● Written instruction:
Output everything in the D parallelism thread below from "double[][int] _hugeCalcCache;" down to "work that easily.", copied word for word.

##### Document

I still think you can take advantage of std.parallelism: https://dlang.org/phobos/std_parallelism.html Unfortunately, its features like asyncBuf, map, and amap do not stand out in the documentation. Here's my interpretation of them: http://ddili.org/ders/d.en/parallelism.html Ali
Sep 01 2017
prev sibling parent reply ag0aep6g <anonymous example.com> writes:
On 09/01/2017 07:27 AM, Brian wrote:
 double [] hugeCalc(int i){
      // Code that takes a long time
 }
 
 so if I do
 
 
 double[][int] _hugeCalcCache;
 foreach(i ; I)
     _hugeCalcCache[i] = hugeCalc(i);
 
 of course the required time is I.length * (a long time), so I wanted to 
 shorten this by splitting to different threads :
 
 foreach(i ; parallel(I) )
     _hugeCalcCache[i] = hugeCalc(i);
 
 but as you can guess, it doesn't work that easily.

##########
##### Supplied data

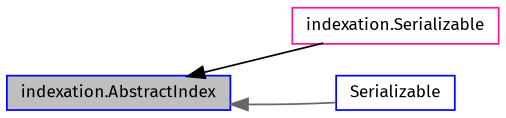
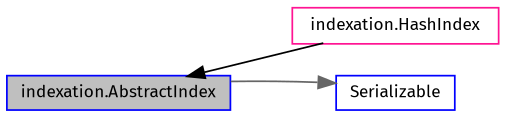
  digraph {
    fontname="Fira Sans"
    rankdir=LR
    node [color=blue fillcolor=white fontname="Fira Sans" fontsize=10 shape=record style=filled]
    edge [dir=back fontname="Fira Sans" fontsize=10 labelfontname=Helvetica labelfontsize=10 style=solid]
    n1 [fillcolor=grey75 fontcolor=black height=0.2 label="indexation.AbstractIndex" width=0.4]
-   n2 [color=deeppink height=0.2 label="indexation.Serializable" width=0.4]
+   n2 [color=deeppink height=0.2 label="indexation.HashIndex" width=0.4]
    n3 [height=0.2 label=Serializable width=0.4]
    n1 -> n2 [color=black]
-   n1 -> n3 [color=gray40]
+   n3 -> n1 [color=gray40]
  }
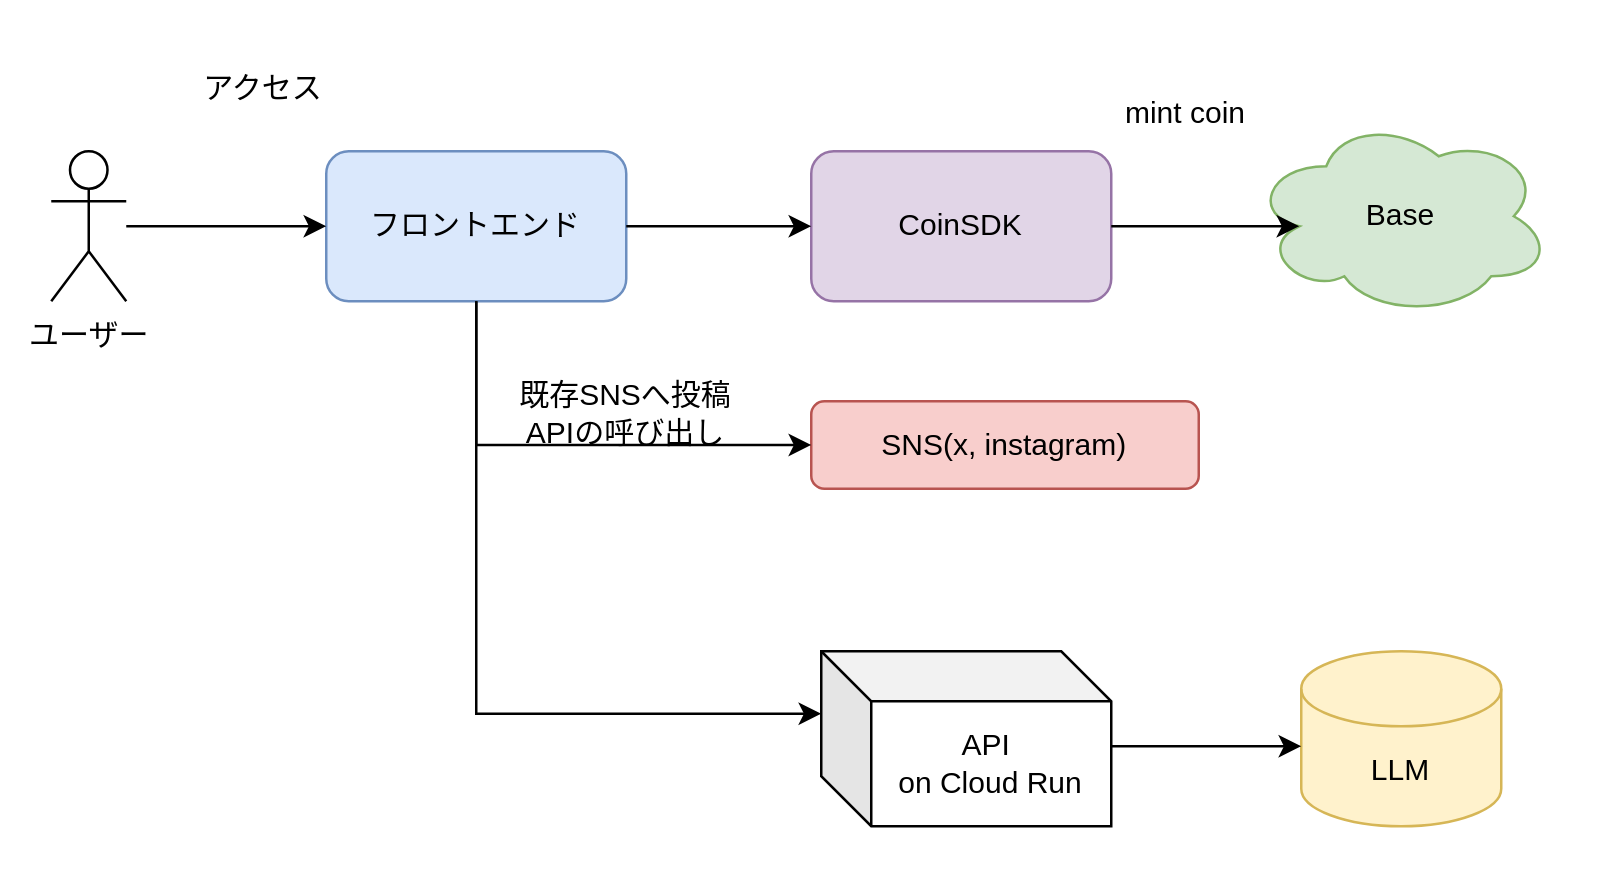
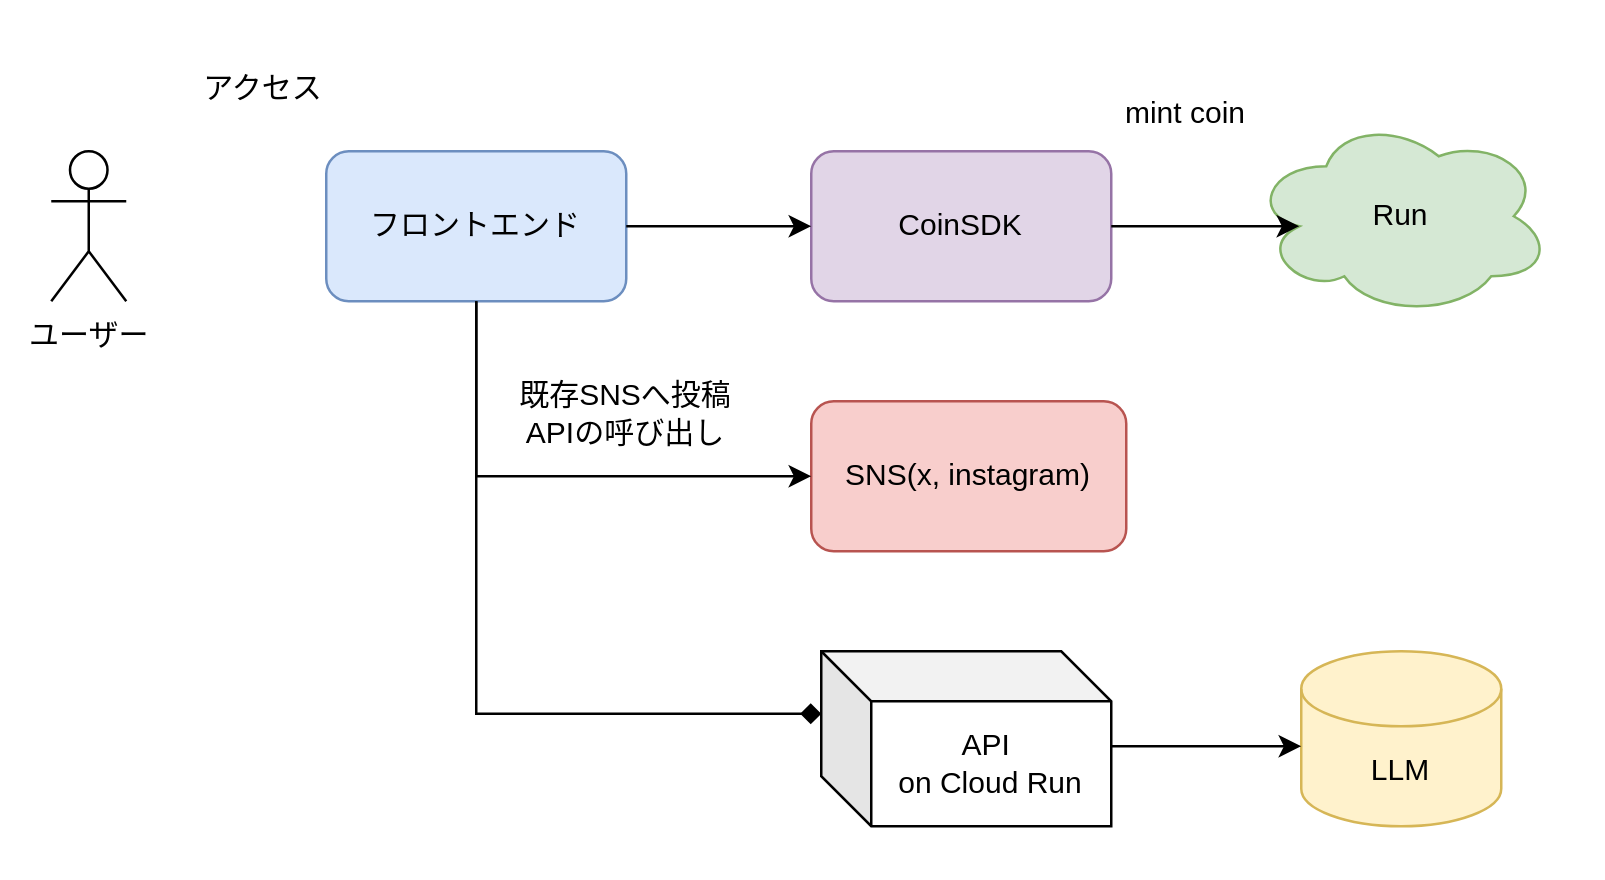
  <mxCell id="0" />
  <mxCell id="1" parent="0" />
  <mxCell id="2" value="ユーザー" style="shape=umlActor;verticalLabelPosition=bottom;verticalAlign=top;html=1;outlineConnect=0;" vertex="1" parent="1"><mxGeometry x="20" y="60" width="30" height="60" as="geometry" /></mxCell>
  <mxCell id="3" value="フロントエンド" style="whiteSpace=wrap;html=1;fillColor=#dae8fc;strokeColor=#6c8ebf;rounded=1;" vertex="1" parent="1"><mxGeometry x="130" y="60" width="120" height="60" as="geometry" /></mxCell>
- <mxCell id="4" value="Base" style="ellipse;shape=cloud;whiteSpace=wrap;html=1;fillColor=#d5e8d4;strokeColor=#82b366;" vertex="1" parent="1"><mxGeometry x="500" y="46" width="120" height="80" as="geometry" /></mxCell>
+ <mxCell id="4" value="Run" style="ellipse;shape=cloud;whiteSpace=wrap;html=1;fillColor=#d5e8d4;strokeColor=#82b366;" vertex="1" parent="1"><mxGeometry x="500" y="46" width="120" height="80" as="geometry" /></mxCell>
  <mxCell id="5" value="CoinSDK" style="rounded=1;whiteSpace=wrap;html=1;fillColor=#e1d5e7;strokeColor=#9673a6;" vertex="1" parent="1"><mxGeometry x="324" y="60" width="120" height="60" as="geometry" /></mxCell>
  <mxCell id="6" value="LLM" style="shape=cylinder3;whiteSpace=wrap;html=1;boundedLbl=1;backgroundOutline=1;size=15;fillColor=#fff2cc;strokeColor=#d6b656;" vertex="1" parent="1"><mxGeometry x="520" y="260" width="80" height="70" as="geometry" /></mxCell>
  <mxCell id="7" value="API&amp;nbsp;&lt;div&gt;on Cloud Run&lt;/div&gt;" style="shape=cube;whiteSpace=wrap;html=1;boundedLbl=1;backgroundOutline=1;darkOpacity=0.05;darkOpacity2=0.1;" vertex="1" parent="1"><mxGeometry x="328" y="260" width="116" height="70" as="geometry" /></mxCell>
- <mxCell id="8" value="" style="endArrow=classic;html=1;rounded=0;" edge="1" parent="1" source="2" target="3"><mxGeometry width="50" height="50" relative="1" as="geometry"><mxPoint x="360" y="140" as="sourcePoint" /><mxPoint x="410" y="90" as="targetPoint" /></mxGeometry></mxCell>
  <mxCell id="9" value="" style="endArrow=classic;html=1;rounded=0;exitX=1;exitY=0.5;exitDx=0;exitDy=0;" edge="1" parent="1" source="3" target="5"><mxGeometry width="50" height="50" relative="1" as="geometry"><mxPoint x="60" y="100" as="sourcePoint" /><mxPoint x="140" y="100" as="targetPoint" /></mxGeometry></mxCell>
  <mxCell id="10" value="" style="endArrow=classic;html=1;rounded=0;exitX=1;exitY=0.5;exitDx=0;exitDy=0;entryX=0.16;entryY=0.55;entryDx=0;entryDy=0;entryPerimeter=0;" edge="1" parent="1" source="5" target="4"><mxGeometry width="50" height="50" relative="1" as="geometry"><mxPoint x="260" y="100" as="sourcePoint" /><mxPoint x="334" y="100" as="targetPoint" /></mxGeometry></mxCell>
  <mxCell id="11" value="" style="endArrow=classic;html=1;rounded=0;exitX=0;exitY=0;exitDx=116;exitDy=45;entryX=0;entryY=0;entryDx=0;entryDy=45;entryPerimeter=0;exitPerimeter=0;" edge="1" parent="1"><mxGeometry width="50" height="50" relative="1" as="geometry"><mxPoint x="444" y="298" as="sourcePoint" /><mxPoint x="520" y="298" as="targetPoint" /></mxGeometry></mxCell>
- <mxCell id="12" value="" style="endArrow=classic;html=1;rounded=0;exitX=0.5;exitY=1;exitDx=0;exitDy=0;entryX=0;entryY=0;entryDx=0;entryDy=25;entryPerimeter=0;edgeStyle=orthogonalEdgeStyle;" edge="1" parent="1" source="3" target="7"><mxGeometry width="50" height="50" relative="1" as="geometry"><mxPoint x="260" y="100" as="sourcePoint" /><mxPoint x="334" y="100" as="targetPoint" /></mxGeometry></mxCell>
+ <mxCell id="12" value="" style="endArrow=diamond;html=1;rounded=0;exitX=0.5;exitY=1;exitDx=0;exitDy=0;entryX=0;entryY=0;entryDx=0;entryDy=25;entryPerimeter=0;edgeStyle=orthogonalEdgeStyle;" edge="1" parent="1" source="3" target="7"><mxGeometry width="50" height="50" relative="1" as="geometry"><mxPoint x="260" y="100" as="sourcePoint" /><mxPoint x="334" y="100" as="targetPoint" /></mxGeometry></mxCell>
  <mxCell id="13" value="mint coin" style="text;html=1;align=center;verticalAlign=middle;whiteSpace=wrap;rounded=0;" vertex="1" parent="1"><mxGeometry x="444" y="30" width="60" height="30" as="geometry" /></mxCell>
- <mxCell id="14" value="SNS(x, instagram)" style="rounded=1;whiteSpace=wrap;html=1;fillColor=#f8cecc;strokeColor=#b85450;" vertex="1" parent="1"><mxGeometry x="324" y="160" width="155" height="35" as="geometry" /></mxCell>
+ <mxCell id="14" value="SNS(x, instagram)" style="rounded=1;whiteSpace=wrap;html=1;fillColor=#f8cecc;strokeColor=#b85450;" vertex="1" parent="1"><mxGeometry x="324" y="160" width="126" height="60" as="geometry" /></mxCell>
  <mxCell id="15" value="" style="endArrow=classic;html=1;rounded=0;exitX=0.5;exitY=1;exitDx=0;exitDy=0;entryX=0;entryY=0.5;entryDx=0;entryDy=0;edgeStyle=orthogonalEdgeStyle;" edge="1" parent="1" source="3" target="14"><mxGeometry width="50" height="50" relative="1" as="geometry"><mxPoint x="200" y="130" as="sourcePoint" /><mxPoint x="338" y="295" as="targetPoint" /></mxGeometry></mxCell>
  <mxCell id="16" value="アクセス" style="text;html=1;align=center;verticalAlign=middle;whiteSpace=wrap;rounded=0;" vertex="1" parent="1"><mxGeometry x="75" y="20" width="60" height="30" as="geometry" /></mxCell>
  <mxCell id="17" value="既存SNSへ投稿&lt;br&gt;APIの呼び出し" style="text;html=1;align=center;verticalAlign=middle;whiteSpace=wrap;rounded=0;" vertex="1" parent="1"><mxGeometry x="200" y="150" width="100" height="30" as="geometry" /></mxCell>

##########

● Result for this task:
double[][int] _hugeCalcCache;
 foreach(i ; I)
     _hugeCalcCache[i] = hugeCalc(i);
 
 of course the required time is I.length * (a long time), so I wanted to 
 shorten this by splitting to different threads :
 
 foreach(i ; parallel(I) )
     _hugeCalcCache[i] = hugeCalc(i);
 
 but as you can guess, it doesn't work that easily.